The dough rises and is then cut into strips and braided to form a circle. The dough then has to rise again before being baked. After the cakes are baked and cooled, they are filled and then iced.
“The filling and the icing are the messiest part,” Shafer said. “I’ll have icing in my hair and all over my clothes at the end of the day.
“But the good thing is, they aren’t supposed to look perfect as long as they taste good.”
Uptown offers king cakes stuffed with cream cheese, strawberry, blueberry, apple, cherry or lemon.
Shafer said she prefers the sweet cream cheese filling that has been the most popular among customers.
“It’s not just plain cream cheese,” she said. “It’s cream cheese and brown sugar and vanilla — it is delicious.”
At Edna’s Cake Creations in Natchez, owner Edna Welch said king cake fillings are only limited by the imagination.
“You can put just about anything you imagine in a king cake,” she said. “We do fruit filled ones and regular cream cheese filled ones.
“The one I try to talk everyone into trying is the caramel pecan one. It’s amazing.”
Welch has been offering king cakes since she opened the store eight years ago.

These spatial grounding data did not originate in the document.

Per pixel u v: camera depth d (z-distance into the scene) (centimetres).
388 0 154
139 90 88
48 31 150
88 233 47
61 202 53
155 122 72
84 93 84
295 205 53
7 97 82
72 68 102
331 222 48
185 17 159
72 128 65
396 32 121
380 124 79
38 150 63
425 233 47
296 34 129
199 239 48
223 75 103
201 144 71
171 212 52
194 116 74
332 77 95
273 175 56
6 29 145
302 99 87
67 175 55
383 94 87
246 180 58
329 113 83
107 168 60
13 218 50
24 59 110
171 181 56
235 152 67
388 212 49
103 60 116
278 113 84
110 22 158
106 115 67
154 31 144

She purchases dough each year to fill orders of all different sizes.
Typically, Welch offers small, medium and large cakes, but said she has filled much larger orders.
“We’ve done giants ones to feed probably 100 people before,” Welch said. “You just put a few of them together and you have it.”
Shafer said king cakes are sold most during the Mardi Gras season, but she’d like to see them sold all year round.
“I’m thinking we could do themed ones for all holidays and parties,” she said. “They are delicious so why should we stop eating them after Mardi Gras?”
Shafer said they have already sold or had orders for approximately 80 to 100 this year.
Welch said each year she has orders for “well over 100.” Welch said king cakes are something people look forward to enjoying.
“They are delicious for one thing,” she said. “Mardi Gras is just one of those great southern things, and when it comes around everyone wants king cake.”